§ WORK ORDER
Please print exactly the lines below, from the start of the material up to and including the line with "Table 3. KEGG pathway enrichment analysis.", but none of the pictures.

§ ENTRIES SUPPLIED
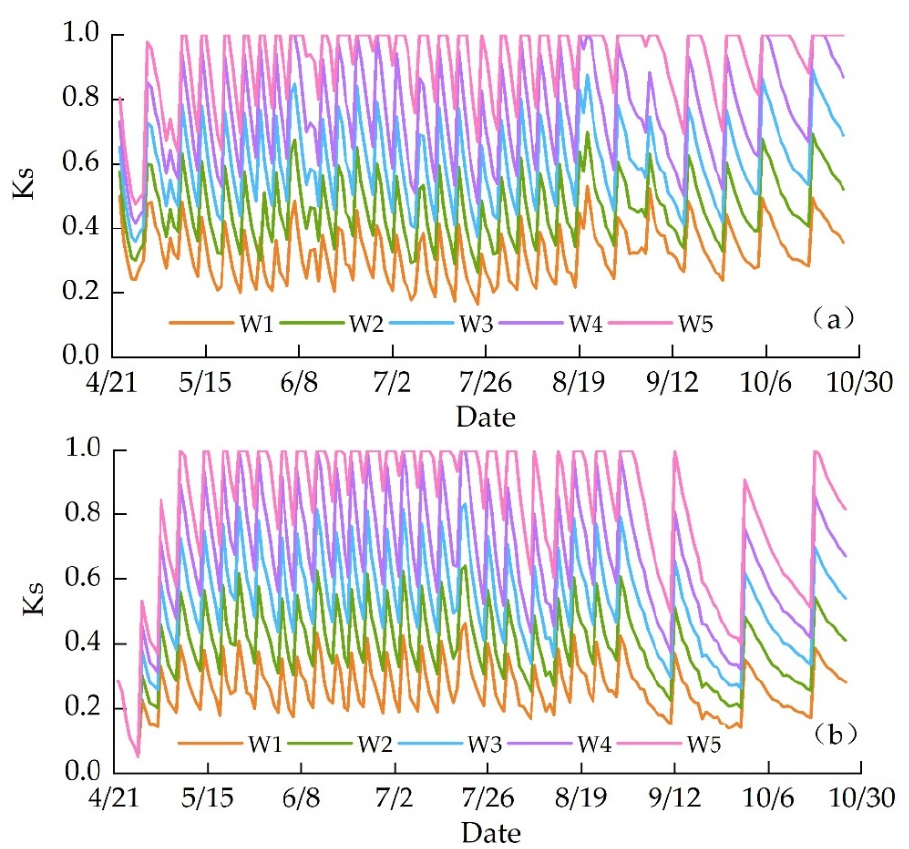
Figure 6. Seasonal changes in soil water stress coefficient (Ks) in the DCHD-cultivated apple orchard with drip irrigation in ( a ) 2019 and ( b ) 2020.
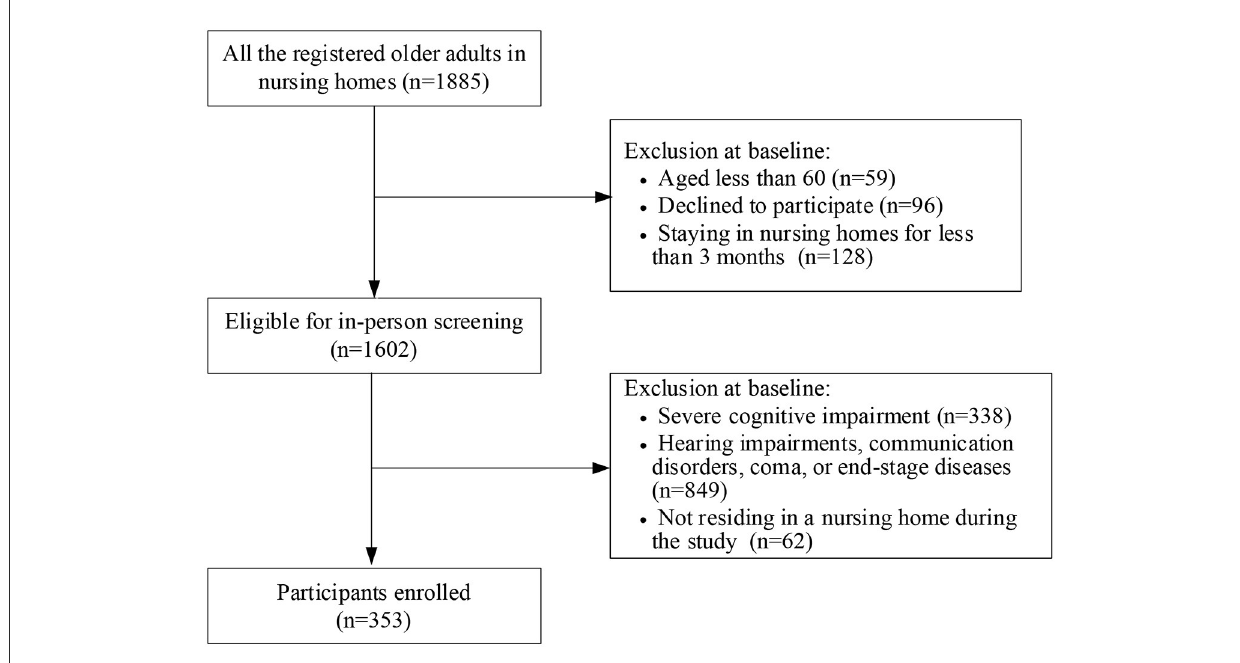
FIGURE1 Flowchart depicting participant selection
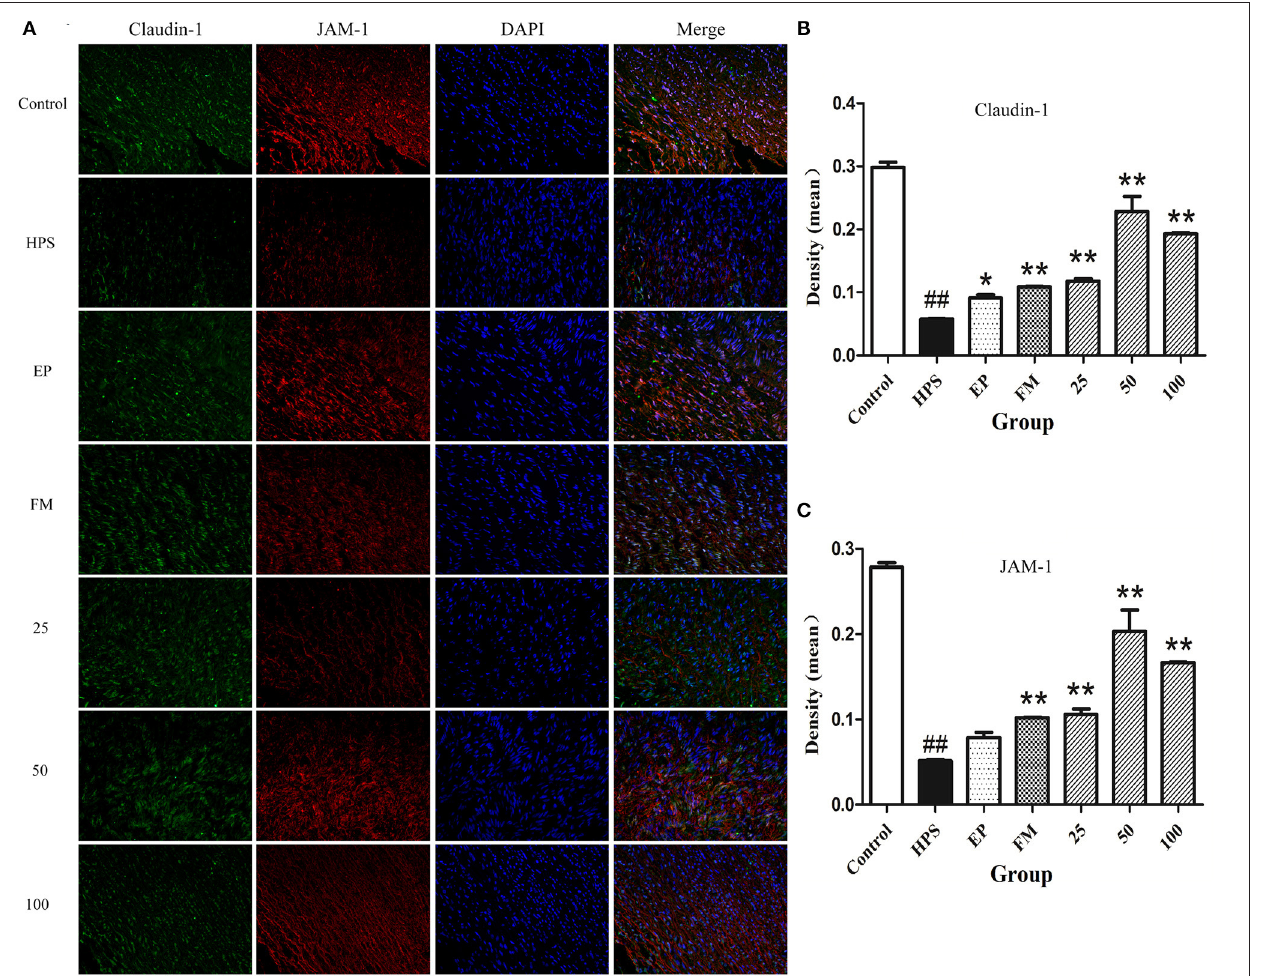
FIGURE 3 | Effects of baicalin on the distribution of claudin-1 and JAM-1 (A) in aorta of piglets challenged with G. parasuis (magnification 10 × 40). Fluorescence of claudin-1 (B) and JAM-1 (C) was measured using Image J. HPS: G. parasuis group, EP: EP + G. parasuis group, FM: FM + G. parasuis group, 25: 25 mg/kg baicalin + G. parasuis group, 50: 50 mg/kg baicalin + G. parasuis group, 100: 100 mg/kg baicalin + G. parasuis group. ## p < 0.01 vs. control, * p < 0.05 vs. G. parasuis group, ** p < 0.01 vs. G. parasuis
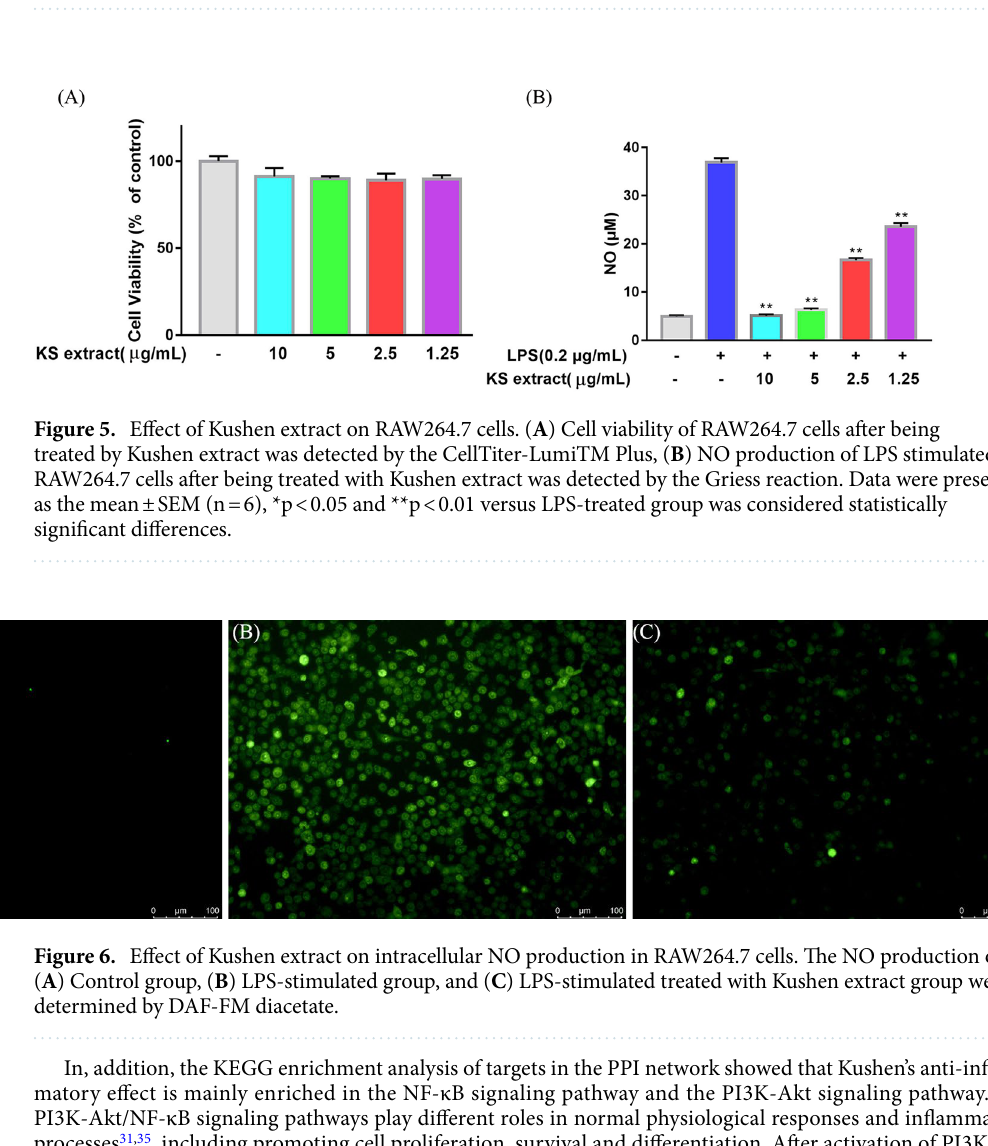
Table 3. KEGG pathway enrichment analysis.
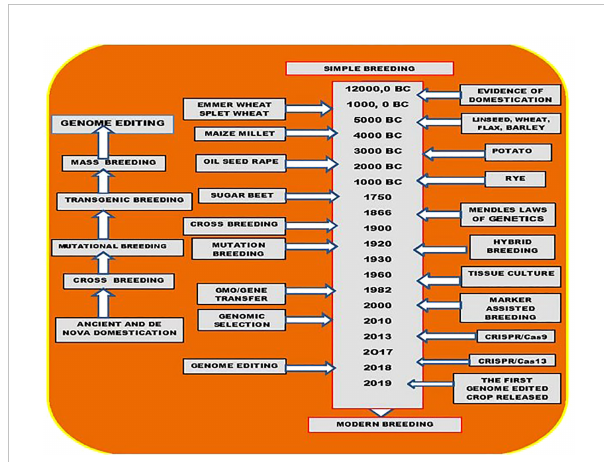
FIGURE 4 Plant breeding milestones. The start of domestication and initial plant breeding dates back around 12,000 B.C. when the living style of Human-being changed from gathering and hunting to agriculture. The fi rst-ever domesticated plant was emmer wheat. Since then, ancient domestication and selective breeding were dominant until the discovery of Mendel ’ s laws of genetics. The laws of genetics triggered and enhanced the crossbreeding wave. A milestone in plant breeding that plays an essential role in modern plant breeding was the invention of the totipotency of plant cells in the early 1900s by Gottlieb Haberlandt. As a result, the fi rst in vitro tissue culture was introduced in 1960 with carrots. Plant tissue culture was the critical step for generating the fi rst Agrobacterium-mediated transgenic tomato in 1994, known as transgenic breeding. In the meantime, mutational breeding using chemical or physical agents was also introduced in the 1930s and played an important role in generating diverse genetic materials for crop breeding. Biochemical markers further enhanced crossbreeding in marker-assisted selection (MAS) breeding. The recently emerging genome editing approaches have revolutionized plant breeding to precision levels that have never been obtained before. High oleic acid soybean, the fi rst genome-edited crop that was released in 2019, has been opening the wave of genome-edited precision breeding in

§ SOLVED EXERCISE
Figure 6. Seasonal changes in soil water stress coefficient (Ks) in the DCHD-cultivated apple orchard with drip irrigation in ( a ) 2019 and ( b ) 2020.
FIGURE1 Flowchart depicting participant selection
FIGURE 3 | Effects of baicalin on the distribution of claudin-1 and JAM-1 (A) in aorta of piglets challenged with G. parasuis (magnification 10 × 40). Fluorescence of claudin-1 (B) and JAM-1 (C) was measured using Image J. HPS: G. parasuis group, EP: EP + G. parasuis group, FM: FM + G. parasuis group, 25: 25 mg/kg baicalin + G. parasuis group, 50: 50 mg/kg baicalin + G. parasuis group, 100: 100 mg/kg baicalin + G. parasuis group. ## p < 0.01 vs. control, * p < 0.05 vs. G. parasuis group, ** p < 0.01 vs. G. parasuis
Table 3. KEGG pathway enrichment analysis.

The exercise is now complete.